*WHAT TO WORK ON*.
Where a line looks odd, keep it as it is and transcribe all the material.

--- START ---

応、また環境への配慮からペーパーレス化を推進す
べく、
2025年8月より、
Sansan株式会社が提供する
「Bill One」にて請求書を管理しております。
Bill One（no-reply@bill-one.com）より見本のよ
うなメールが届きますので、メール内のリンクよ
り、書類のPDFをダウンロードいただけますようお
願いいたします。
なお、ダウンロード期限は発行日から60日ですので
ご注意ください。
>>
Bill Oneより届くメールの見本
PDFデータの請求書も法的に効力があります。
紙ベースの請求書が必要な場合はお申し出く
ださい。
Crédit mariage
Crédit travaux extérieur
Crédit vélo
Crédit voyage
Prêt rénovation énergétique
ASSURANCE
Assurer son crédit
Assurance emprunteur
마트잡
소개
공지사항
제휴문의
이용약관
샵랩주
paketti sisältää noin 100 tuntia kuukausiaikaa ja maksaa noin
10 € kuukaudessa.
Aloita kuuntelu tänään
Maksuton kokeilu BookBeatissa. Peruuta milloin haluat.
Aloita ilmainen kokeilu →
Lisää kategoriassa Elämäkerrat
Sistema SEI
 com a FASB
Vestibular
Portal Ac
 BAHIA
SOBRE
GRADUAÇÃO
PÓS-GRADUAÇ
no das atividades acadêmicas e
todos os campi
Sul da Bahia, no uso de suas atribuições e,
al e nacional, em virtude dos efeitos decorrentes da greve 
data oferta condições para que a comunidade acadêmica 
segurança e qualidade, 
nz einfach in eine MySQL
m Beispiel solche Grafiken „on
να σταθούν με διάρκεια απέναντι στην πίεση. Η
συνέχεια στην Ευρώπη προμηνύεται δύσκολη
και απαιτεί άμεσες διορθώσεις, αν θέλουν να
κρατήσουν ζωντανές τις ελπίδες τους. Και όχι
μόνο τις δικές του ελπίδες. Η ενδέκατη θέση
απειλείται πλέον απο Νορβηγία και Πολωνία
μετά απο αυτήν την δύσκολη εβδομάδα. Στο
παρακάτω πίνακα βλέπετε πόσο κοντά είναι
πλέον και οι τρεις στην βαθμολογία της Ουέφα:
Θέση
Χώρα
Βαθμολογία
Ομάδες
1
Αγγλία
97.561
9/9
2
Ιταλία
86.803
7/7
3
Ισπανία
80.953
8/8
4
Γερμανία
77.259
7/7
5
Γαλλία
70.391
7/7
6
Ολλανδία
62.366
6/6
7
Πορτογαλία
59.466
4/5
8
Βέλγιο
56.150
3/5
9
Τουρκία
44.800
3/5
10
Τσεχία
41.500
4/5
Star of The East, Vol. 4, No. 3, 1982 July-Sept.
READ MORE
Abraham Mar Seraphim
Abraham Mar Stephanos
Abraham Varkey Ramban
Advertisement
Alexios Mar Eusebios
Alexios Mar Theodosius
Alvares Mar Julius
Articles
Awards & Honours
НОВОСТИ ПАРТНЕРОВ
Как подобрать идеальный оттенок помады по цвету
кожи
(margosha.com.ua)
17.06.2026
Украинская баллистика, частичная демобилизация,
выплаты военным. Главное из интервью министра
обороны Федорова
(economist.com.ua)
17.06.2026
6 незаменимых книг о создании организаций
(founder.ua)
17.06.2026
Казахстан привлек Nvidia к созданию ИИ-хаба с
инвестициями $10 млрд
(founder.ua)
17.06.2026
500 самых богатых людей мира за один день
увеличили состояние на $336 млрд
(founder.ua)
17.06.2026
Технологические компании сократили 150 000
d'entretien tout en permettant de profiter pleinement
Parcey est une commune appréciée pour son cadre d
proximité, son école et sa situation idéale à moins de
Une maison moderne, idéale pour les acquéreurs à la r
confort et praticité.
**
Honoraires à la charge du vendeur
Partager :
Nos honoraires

--- END ---

*FINAL ANSWER*.
応、また環境への配慮からペーパーレス化を推進す
べく、
2025年8月より、
Sansan株式会社が提供する
「Bill One」にて請求書を管理しております。
Bill One（no-reply@bill-one.com）より見本のよ
うなメールが届きますので、メール内のリンクよ
り、書類のPDFをダウンロードいただけますようお
願いいたします。
なお、ダウンロード期限は発行日から60日ですので
ご注意ください。
>>
Bill Oneより届くメールの見本
PDFデータの請求書も法的に効力があります。
紙ベースの請求書が必要な場合はお申し出く
ださい。
Crédit mariage
Crédit travaux extérieur
Crédit vélo
Crédit voyage
Prêt rénovation énergétique
ASSURANCE
Assurer son crédit
Assurance emprunteur
마트잡
소개
공지사항
제휴문의
이용약관
샵랩주
paketti sisältää noin 100 tuntia kuukausiaikaa ja maksaa noin
10 € kuukaudessa.
Aloita kuuntelu tänään
Maksuton kokeilu BookBeatissa. Peruuta milloin haluat.
Aloita ilmainen kokeilu →
Lisää kategoriassa Elämäkerrat
Sistema SEI
 com a FASB
Vestibular
Portal Ac
 BAHIA
SOBRE
GRADUAÇÃO
PÓS-GRADUAÇ
no das atividades acadêmicas e
todos os campi
Sul da Bahia, no uso de suas atribuições e,
al e nacional, em virtude dos efeitos decorrentes da greve 
data oferta condições para que a comunidade acadêmica 
segurança e qualidade, 
nz einfach in eine MySQL
m Beispiel solche Grafiken „on
να σταθούν με διάρκεια απέναντι στην πίεση. Η
συνέχεια στην Ευρώπη προμηνύεται δύσκολη
και απαιτεί άμεσες διορθώσεις, αν θέλουν να
κρατήσουν ζωντανές τις ελπίδες τους. Και όχι
μόνο τις δικές του ελπίδες. Η ενδέκατη θέση
απειλείται πλέον απο Νορβηγία και Πολωνία
μετά απο αυτήν την δύσκολη εβδομάδα. Στο
παρακάτω πίνακα βλέπετε πόσο κοντά είναι
πλέον και οι τρεις στην βαθμολογία της Ουέφα:
Θέση
Χώρα
Βαθμολογία
Ομάδες
1
Αγγλία
97.561
9/9
2
Ιταλία
86.803
7/7
3
Ισπανία
80.953
8/8
4
Γερμανία
77.259
7/7
5
Γαλλία
70.391
7/7
6
Ολλανδία
62.366
6/6
7
Πορτογαλία
59.466
4/5
8
Βέλγιο
56.150
3/5
9
Τουρκία
44.800
3/5
10
Τσεχία
41.500
4/5
Star of The East, Vol. 4, No. 3, 1982 July-Sept.
READ MORE
Abraham Mar Seraphim
Abraham Mar Stephanos
Abraham Varkey Ramban
Advertisement
Alexios Mar Eusebios
Alexios Mar Theodosius
Alvares Mar Julius
Articles
Awards & Honours
НОВОСТИ ПАРТНЕРОВ
Как подобрать идеальный оттенок помады по цвету
кожи
(margosha.com.ua)
17.06.2026
Украинская баллистика, частичная демобилизация,
выплаты военным. Главное из интервью министра
обороны Федорова
(economist.com.ua)
17.06.2026
6 незаменимых книг о создании организаций
(founder.ua)
17.06.2026
Казахстан привлек Nvidia к созданию ИИ-хаба с
инвестициями $10 млрд
(founder.ua)
17.06.2026
500 самых богатых людей мира за один день
увеличили состояние на $336 млрд
(founder.ua)
17.06.2026
Технологические компании сократили 150 000
d'entretien tout en permettant de profiter pleinement
Parcey est une commune appréciée pour son cadre d
proximité, son école et sa situation idéale à moins de
Une maison moderne, idéale pour les acquéreurs à la r
confort et praticité.
**
Honoraires à la charge du vendeur
Partager :
Nos honoraires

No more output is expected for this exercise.